AFL-CIO leader is stepping down

Sweeney ran union for 14 years

Sweeney (The Spokesman-Review)
Patrick J. Mcdonnell Los Angeles Times

He came to power as an insurgent vowing to shake up the stodgy house of labor that was the AFL-CIO.

Fourteen years later, John J. Sweeney, who rose to the pinnacle of U.S. unionism from his roots as a son of immigrants, is stepping down this month as president of the AFL-CIO.

The labor movement remains deeply divided, its ranks thinned, its top legislative goals unrealized and unemployment nearing 10 percent, the highest in more than a quarter-century. Yet Sweeney departs amid organized labor’s best prospects in years.

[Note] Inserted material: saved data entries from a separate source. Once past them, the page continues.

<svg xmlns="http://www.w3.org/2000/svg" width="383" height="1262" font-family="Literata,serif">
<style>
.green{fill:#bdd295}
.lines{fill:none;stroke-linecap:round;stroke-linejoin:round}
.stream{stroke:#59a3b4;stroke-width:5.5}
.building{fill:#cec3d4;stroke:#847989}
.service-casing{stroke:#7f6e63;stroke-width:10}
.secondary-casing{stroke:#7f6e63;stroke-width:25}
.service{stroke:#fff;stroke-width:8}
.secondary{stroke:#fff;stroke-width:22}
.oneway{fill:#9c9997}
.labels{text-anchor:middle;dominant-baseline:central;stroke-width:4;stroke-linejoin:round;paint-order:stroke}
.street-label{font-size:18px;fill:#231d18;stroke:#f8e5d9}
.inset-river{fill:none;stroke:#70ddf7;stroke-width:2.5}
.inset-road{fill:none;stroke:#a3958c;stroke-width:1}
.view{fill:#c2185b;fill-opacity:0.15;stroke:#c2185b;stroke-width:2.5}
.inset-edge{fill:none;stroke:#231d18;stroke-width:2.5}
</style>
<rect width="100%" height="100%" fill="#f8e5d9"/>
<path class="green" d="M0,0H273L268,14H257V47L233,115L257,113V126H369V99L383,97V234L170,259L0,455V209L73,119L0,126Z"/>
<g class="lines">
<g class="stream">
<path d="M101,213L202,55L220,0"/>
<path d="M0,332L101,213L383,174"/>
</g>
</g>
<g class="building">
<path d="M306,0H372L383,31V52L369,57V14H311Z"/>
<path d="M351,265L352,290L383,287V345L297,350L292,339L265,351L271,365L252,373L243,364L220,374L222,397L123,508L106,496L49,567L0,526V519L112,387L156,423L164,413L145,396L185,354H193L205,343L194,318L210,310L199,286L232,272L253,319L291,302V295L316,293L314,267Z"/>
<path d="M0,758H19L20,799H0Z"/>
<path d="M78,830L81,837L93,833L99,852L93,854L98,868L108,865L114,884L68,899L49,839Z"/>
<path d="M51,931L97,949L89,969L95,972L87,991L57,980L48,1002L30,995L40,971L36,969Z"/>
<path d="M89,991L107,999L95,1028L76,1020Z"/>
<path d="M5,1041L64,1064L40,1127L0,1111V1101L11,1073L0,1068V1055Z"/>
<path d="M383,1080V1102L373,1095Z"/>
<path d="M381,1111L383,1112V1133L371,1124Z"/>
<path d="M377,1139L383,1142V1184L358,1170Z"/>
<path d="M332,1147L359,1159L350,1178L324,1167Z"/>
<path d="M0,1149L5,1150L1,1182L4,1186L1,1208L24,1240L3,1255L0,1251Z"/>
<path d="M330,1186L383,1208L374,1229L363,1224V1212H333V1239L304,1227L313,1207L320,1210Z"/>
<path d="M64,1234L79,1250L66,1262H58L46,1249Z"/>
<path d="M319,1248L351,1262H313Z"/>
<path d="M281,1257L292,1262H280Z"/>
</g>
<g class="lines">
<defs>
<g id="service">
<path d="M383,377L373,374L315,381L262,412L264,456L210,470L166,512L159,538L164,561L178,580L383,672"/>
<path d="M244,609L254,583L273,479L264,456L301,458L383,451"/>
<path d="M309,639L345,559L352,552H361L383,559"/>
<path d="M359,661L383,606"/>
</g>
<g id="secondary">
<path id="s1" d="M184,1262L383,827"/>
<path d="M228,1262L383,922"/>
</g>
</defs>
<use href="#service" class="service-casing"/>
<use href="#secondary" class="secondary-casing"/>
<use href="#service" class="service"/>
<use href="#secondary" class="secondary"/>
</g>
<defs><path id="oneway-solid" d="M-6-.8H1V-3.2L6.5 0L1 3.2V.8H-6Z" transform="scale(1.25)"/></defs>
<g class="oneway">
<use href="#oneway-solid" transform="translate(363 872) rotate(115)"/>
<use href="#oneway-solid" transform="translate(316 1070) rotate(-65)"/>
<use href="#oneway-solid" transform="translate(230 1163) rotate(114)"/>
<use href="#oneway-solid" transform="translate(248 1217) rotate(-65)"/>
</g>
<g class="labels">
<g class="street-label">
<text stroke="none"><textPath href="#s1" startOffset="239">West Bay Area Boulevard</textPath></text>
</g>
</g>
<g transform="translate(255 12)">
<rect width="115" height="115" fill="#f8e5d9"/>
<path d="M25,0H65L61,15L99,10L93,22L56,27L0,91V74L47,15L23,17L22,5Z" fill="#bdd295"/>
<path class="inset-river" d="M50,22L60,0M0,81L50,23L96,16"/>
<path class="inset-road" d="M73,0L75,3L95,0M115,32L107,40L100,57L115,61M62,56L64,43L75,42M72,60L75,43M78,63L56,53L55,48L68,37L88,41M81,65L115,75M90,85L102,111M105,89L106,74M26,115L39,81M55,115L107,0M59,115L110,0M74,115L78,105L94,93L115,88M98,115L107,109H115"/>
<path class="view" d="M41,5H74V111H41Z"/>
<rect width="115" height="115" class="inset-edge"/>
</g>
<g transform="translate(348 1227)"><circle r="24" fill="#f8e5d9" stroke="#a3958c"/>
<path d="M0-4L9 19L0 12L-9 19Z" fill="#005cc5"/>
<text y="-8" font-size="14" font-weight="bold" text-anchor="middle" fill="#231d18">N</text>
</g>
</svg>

“It’s a good time for me to wind down,” said Sweeney, 75, his low-key, parish-priest demeanor belying a militant commitment to labor, during a recent stopover in Los Angeles. “It’s time for a change.”

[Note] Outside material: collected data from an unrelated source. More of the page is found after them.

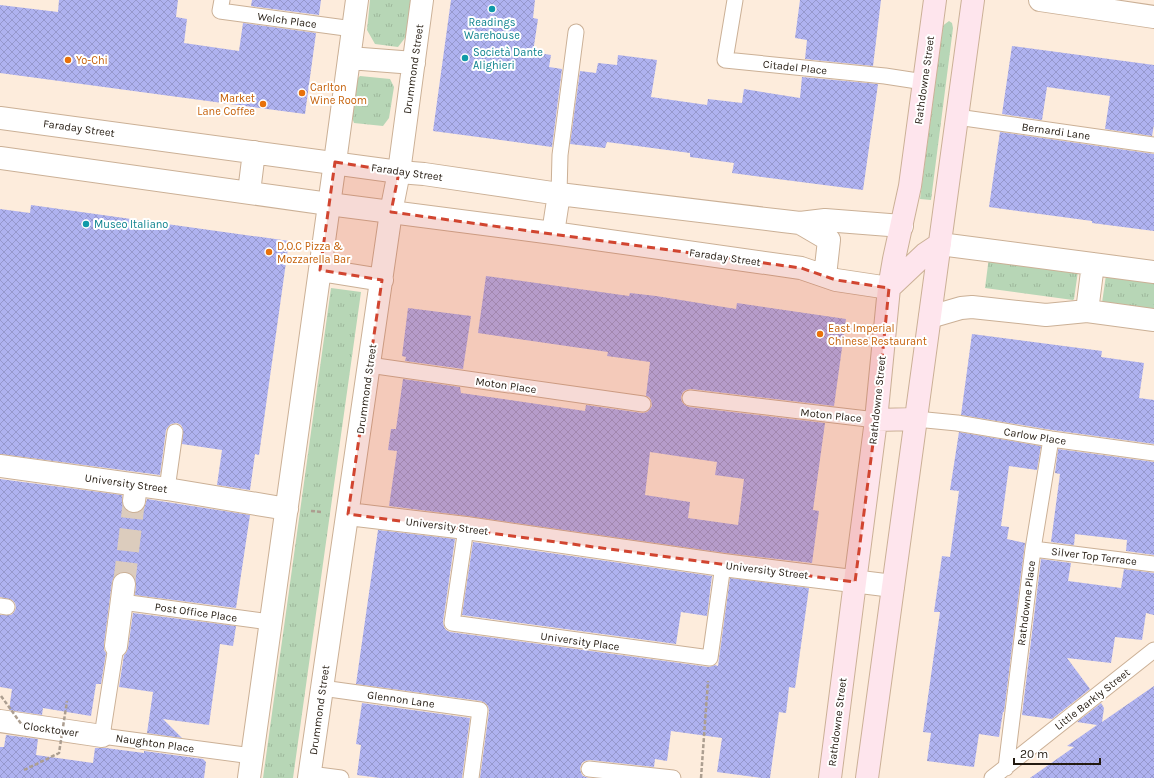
<svg xmlns="http://www.w3.org/2000/svg" width="1154" height="778" viewBox="0 0 1154 778" font-family="Karla,sans-serif">
  <style>
    .grass { fill: url(#grass-tufts) }
    .building { fill: url(#building-cross-hatch); fill-rule: evenodd }
    .lines { fill: none; stroke-linecap: round; stroke-linejoin: round }
    .pedestrian-tunnel { stroke: #dcccbd; stroke-width: 22; stroke-dasharray: 22 11; stroke-linecap: butt }
    .service-casing { stroke: #cbb096; stroke-width: 17 }
    .pedestrian-casing { stroke: #cbb096; stroke-width: 24 }
    .minor-casing { stroke: #cbb096; stroke-width: 24 }
    .tertiary-casing { stroke: #cbb096; stroke-width: 24 }
    .secondary-casing { stroke: #cbb096; stroke-width: 24 }
    .path { stroke: #ac9e90; stroke-width: 2.5; stroke-dasharray: 4 2; stroke-linecap: butt }
    .service { stroke: #fff; stroke-width: 15 }
    .pedestrian { stroke: #fff; stroke-width: 22 }
    .minor { stroke: #fff; stroke-width: 22 }
    .tertiary { stroke: #fff; stroke-width: 22 }
    .secondary { stroke: #fee5ed; stroke-width: 22 }
    .path-bridge { stroke: #ac9e90; stroke-width: 2.5; stroke-dasharray: 4 2; stroke-linecap: butt }
    .marked { fill: #d14530; fill-opacity: 0.2; stroke: #d14530; stroke-width: 3; stroke-dasharray: 8 5; stroke-linejoin: round }
    .culture-dot { fill: #0f9aa8; stroke: #fff; stroke-width: 1.5 }
    .food-dot { fill: #e8710a; stroke: #fff; stroke-width: 1.5 }
    .labels { text-anchor: middle; stroke-width: 4; stroke-linejoin: round; paint-order: stroke }
    .street-label { font-size: 11px; fill: #231a10; stroke: #fff }
    .culture-label { font-size: 11px; fill: #0d838f; stroke: #fff; text-anchor: start }
    .food-label { font-size: 11px; fill: #c56008; stroke: #fff; text-anchor: start }
  </style>
  <defs>
    <pattern id="grass-tufts" width="24" height="20" patternUnits="userSpaceOnUse"><rect width="24" height="20" fill="#b7d6b6"/><path d="M3 7l-1-3M5 7V3M7 7l1-3M15 17l-1-3M17 17v-4M19 17l1-3" fill="none" stroke="#9db79b"/></pattern>
    <pattern id="building-cross-hatch" width="8" height="8" patternUnits="userSpaceOnUse"><rect width="8" height="8" fill="#afb2f0"/><path d="M0 0l8 8M0 8l8-8" fill="none" stroke="#9698cd"/></pattern>
  </defs>
  <rect width="100%" height="100%" fill="#fdecdc"/>
  <!-- grass -->
  <path class="grass" d="M 370,0 L 413,0 L 408,34 L 398,47 L 375,44 L 367,30 Z
    M 949,21 L 952,23 L 953,28 L 931,200 L 920,199 L 943,26 L 945,24 Z
    M 360,76 L 390,79 L 394,87 L 389,118 L 383,126 L 354,123 L 351,115 L 356,80 Z
    M 989,257 L 1078,271 L 1074,299 L 1073,300 L 985,288 Z
    M 1106,275 L 1154,280 L 1154,311 L 1102,303 Z
    M 331,288 L 361,292 L 293,778 L 263,778 Z"/>
  <!-- building -->
  <path class="building" d="M 59,0 L 178,0 L 176,17 L 187,19 L 184,43 L 239,51 L 243,23 L 316,33 L 305,114 L 0,73 L 0,5 L 58,12 Z
    M 252,0 L 321,0 L 319,15 L 251,6 Z
    M 451,0 L 535,0 L 533,18 L 538,19 L 533,52 L 551,55 L 549,67 L 562,69 L 552,147 L 433,131 Z
    M 800,0 L 881,0 L 873,66 L 805,59 L 807,40 L 795,38 Z
    M 1012,46 L 1154,65 L 1154,125 L 1152,136 L 1105,129 L 1110,96 L 1047,87 L 1042,120 L 1002,114 Z
    M 618,55 L 657,60 L 651,97 L 707,105 L 708,99 L 742,103 L 744,89 L 800,98 L 802,77 L 878,84 L 863,190 L 732,173 L 734,163 L 690,157 L 690,153 L 607,142 L 605,148 L 570,144 L 580,71 L 596,73 L 598,63 L 617,65 Z
    M 1000,132 L 1154,154 L 1154,231 L 1092,223 L 1092,221 L 989,207 Z
    M 31,205 L 289,241 L 259,455 L 255,454 L 250,490 L 217,485 L 222,450 L 182,444 L 183,429 L 181,425 L 177,423 L 171,424 L 168,427 L 166,430 L 160,475 L 0,454 L 0,209 L 30,213 Z
    M 486,276 L 629,296 L 630,293 L 656,296 L 736,309 L 737,303 L 846,319 L 834,406 L 691,389 L 686,390 L 683,392 L 681,397 L 682,402 L 685,405 L 689,407 L 825,423 L 813,510 L 819,511 L 812,563 L 725,553 L 467,516 L 389,506 L 397,451 L 388,450 L 391,429 L 396,429 L 403,379 L 460,387 L 461,393 L 585,411 L 586,405 L 642,413 L 647,412 L 650,409 L 652,406 L 651,400 L 649,397 L 646,396 L 650,362 L 607,356 L 608,352 L 478,333 ZM 650,452 L 717,462 L 715,475 L 744,479 L 738,525 L 688,518 L 690,502 L 645,495 Z
    M 408,308 L 471,316 L 463,369 L 405,361 L 406,357 L 402,356 Z
    M 972,334 L 1102,351 L 1101,357 L 1144,363 L 1139,398 L 1154,400 L 1154,444 L 1052,430 L 961,415 Z
    M 959,432 L 1041,446 L 1037,470 L 1009,466 L 1001,526 L 1009,527 L 1007,539 L 1025,543 L 1004,712 L 1003,712 L 999,737 L 979,734 L 974,767 L 927,761 L 931,733 L 923,732 L 940,612 L 934,612 L 942,556 L 950,557 L 959,491 L 950,490 Z
    M 1058,449 L 1154,462 L 1154,555 L 1126,551 L 1127,540 L 1075,534 L 1074,545 L 1051,542 L 1060,474 L 1055,473 Z
    M 0,479 L 122,495 L 123,506 L 127,511 L 132,513 L 138,513 L 144,509 L 147,499 L 250,515 L 236,608 L 135,595 L 136,586 L 135,579 L 132,574 L 126,572 L 119,573 L 114,577 L 112,582 L 104,644 L 104,650 L 106,653 L 101,684 L 96,684 L 91,716 L 43,708 L 42,715 L 9,710 L 12,689 L 0,687 L 0,615 L 11,615 L 14,612 L 16,608 L 15,603 L 12,600 L 0,597 Z
    M 378,530 L 455,539 L 443,622 L 444,627 L 446,630 L 450,632 L 709,667 L 715,665 L 718,666 L 730,578 L 809,588 L 795,688 L 789,687 L 786,713 L 779,712 L 770,778 L 762,778 L 717,772 L 722,738 L 671,731 L 667,761 L 655,759 L 654,767 L 590,760 L 585,761 L 582,763 L 580,768 L 581,773 L 583,776 L 589,778 L 480,778 L 489,711 L 488,706 L 485,703 L 481,701 L 356,684 Z
    M 473,542 L 712,576 L 707,616 L 681,612 L 676,644 L 462,615 Z
    M 1041,559 L 1071,563 L 1068,581 L 1121,588 L 1124,569 L 1154,573 L 1154,615 L 1146,613 L 1142,640 L 1115,637 L 1111,663 L 1067,658 L 1090,689 L 1052,719 L 1022,715 Z
    M 133,613 L 236,626 L 233,646 L 220,644 L 209,725 L 163,719 L 182,738 L 147,733 L 153,692 L 119,687 L 124,655 L 126,653 L 128,648 Z
    M 1154,686 L 1154,778 L 1030,778 L 1074,747 L 1067,746 L 1097,725 L 1077,722 L 1101,703 L 1104,708 L 1102,722 Z
    M 362,703 L 470,718 L 462,778 L 380,778 L 357,775 L 361,745 L 356,744 Z
    M 6,735 L 38,739 L 36,755 L 93,763 L 95,748 L 106,748 L 144,753 L 144,751 L 203,759 L 206,762 L 204,778 L 0,778 L 0,747 L 4,747 Z"/>
  <g class="lines">
    <!-- pedestrian-tunnel -->
    <path class="pedestrian-tunnel" d="M 124,584 L 134,501"/>
    <!-- service casing -->
    <g class="service-casing">
      <path id="service" d="M 222,0 L 220,11 L 353,29
        M 735,0 L 725,60 L 885,76 L 924,82
        M 957,117 L 1154,145
        M 559,194 L 560,155 L 576,32
        M 369,365 L 643,404
        M 690,398 L 876,420
        M 916,419 L 957,423 L 1051,439 L 1154,453
        M 167,489 L 175,432
        M 466,528 L 452,623 L 710,658 L 723,565
        M 1033,549 L 1154,564
        M 122,602 L 270,622
        M 0,606 L 7,607
        M 116,646 L 102,736 L 252,756
        M 322,688 L 480,710 L 471,778
        M 1006,768 L 1033,549 L 1051,439
        M 589,769 L 673,778
        M 310,774 L 341,778
        M 992,778 L 1154,650"/>
    </g>
    <!-- pedestrian casing -->
    <g class="pedestrian-casing">
      <path id="pedestrian" d="M 134,501 L 136,485
        M 116,646 L 124,584
        M 0,721 L 102,736"/>
    </g>
    <!-- minor casing -->
    <g class="minor-casing">
      <path id="minor" d="M 1040,0 L 1154,17
        M 349,58 L 414,63
        M 940,244 L 1154,272
        M 320,270 L 382,280
        M 1087,311 L 1093,264
        M 930,317 L 961,308 L 972,307 L 1046,315 L 1087,311 L 1154,320
        M 0,466 L 167,489 L 287,509
        M 348,514 L 466,528 L 723,565 L 893,586
        M 249,778 L 335,162 L 357,0
        M 309,778 L 391,212 L 399,172 L 422,0"/>
    </g>
    <!-- tertiary casing -->
    <g class="tertiary-casing">
      <path id="tertiary" d="M 0,118 L 399,172 L 424,174 L 559,194 L 783,221 L 800,223 L 825,220 L 902,226
        M 0,158 L 329,204 L 553,233 L 801,268 L 836,280 L 889,288
        M 249,192 L 254,152
        M 800,223 L 829,240 L 825,276
        M 553,233 L 559,194"/>
    </g>
    <!-- secondary casing -->
    <g class="secondary-casing">
      <path id="secondary" d="M 889,288 L 925,254 L 940,244
        M 876,420 L 916,419
        M 830,778 L 855,582 L 876,420 L 889,288 L 894,259 L 910,186 L 935,0
        M 867,778 L 973,0"/>
    </g>
    <!-- path -->
    <path class="path" d="M 311,511 L 322,512
      M 701,778 L 708,681"/>
    <!-- service -->
    <use href="#service" class="service"/>
    <!-- pedestrian -->
    <use href="#pedestrian" class="pedestrian"/>
    <!-- minor -->
    <use href="#minor" class="minor"/>
    <!-- tertiary -->
    <use href="#tertiary" class="tertiary"/>
    <!-- secondary -->
    <use href="#secondary" class="secondary"/>
    <!-- path-bridge -->
    <path class="path-bridge" d="M 1,696 L 22,725 L 62,730
      M 24,770 L 59,753 L 67,701"/>
  </g>
  <!-- marked area -->
  <path class="marked" d="M 335,162 L 399,172 L 391,212 L 801,268 L 836,280 L 889,288 L 876,420 L 855,582 L 348,514 L 382,280 L 320,270 Z"/>
  <!-- markers -->
  <g class="culture-dot">
    <circle cx="492" cy="9" r="4"/>
    <circle cx="465" cy="58" r="4"/>
    <circle cx="86" cy="224" r="4"/>
  </g>
  <g class="food-dot">
    <circle cx="68" cy="60" r="4"/>
    <circle cx="302" cy="93" r="4"/>
    <circle cx="263" cy="104" r="4"/>
    <circle cx="269" cy="252" r="4"/>
    <circle cx="820" cy="334" r="4"/>
  </g>
  <g class="labels">
    <!-- street labels -->
    <g class="street-label">
      <text transform="translate(287 20) rotate(8)" y="4">Welch Place</text>
      <text transform="translate(795 67) rotate(6)" y="4">Citadel Place</text>
      <text transform="translate(413 69) rotate(-82)" y="4">Drummond Street</text>
      <text transform="translate(924 80) rotate(-82)" y="4">Rathdowne Street</text>
      <text transform="translate(79 128) rotate(8)" y="4">Faraday Street</text>
      <text transform="translate(1056 131) rotate(8)" y="4">Bernardi Lane</text>
      <text transform="translate(407 172) rotate(8)" y="4">Faraday Street</text>
      <text transform="translate(725 257) rotate(8)" y="4">Faraday Street</text>
      <text transform="translate(506 385) rotate(8)" y="4">Moton Place</text>
      <text transform="translate(366 389) rotate(-82)" y="4">Drummond Street</text>
      <text transform="translate(877 400) rotate(-84)" y="4">Rathdowne Street</text>
      <text transform="translate(831 415) rotate(6)" y="4">Moton Place</text>
      <text transform="translate(1035 436) rotate(9)" y="4">Carlow Place</text>
      <text transform="translate(126 483) rotate(8)" y="4">University Street</text>
      <text transform="translate(447 526) rotate(7)" y="4">University Street</text>
      <text transform="translate(1094 556) rotate(7)" y="4">Silver Top Terrace</text>
      <text transform="translate(767 570) rotate(7)" y="4">University Street</text>
      <text transform="translate(1026 603) rotate(-83)" y="4">Rathdowne Place</text>
      <text transform="translate(196 612) rotate(8)" y="4">Post Office Place</text>
      <text transform="translate(580 641) rotate(8)" y="4">University Place</text>
      <text transform="translate(401 699) rotate(8)" y="4">Glennon Lane</text>
      <text transform="translate(1092 699) rotate(-38)" y="4">Little Barkly Street</text>
      <text transform="translate(319 710) rotate(-82)" y="4">Drummond Street</text>
      <text transform="translate(837 722) rotate(-83)" y="4">Rathdowne Street</text>
      <text transform="translate(51 729) rotate(8)" y="4">Clocktower</text>
      <text transform="translate(155 743) rotate(8)" y="4">Naughton Place</text>
    </g>
    <!-- culture labels -->
    <g class="culture-label">
      <text x="492" y="26" text-anchor="middle">Readings<tspan x="492" dy="13">Warehouse</tspan></text>
      <text x="473" y="56">Società Dante<tspan x="473" dy="13">Alighieri</tspan></text>
      <text x="94" y="228">Museo Italiano</text>
    </g>
    <!-- food labels -->
    <g class="food-label">
      <text x="76" y="64">Yo-Chi</text>
      <text x="310" y="91">Carlton<tspan x="310" dy="13">Wine Room</tspan></text>
      <text x="255" y="102" text-anchor="end">Market<tspan x="255" dy="13">Lane Coffee</tspan></text>
      <text x="277" y="250">D.O.C Pizza &amp;<tspan x="277" dy="13">Mozzarella Bar</tspan></text>
      <text x="828" y="332">East Imperial<tspan x="828" dy="13">Chinese Restaurant</tspan></text>
    </g>
  </g>
  <!-- scale -->
  <path d="M1014 758v6h86v-6" fill="none" stroke="#231a10" stroke-width="2"/>
  <text x="1020" y="758" font-size="12" fill="#231a10" stroke="#ffffff" stroke-width="3" paint-order="stroke">20 m</text>
</svg>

The election of a pro-labor president and the Democratic takeover of Congress – both achieved with strong union backing – have provided a propitious moment for Sweeney to exit center stage in the movement that has been his life for more than half a century. Rebuilding the middle class through union membership, labor’s longtime mantra, now has the presidential imprimatur.

Sweeney’s likely successor is ally Richard L. Trumka, 60, the former United Mine Workers president and the current No. 2 at the AFL-CIO, whose 56 affiliated unions represent roughly 9 million workers. Trumka is widely expected to carry on Sweeney’s strategies, although the trained lawyer probably will assume a higher public profile than Sweeney, never a noted orator.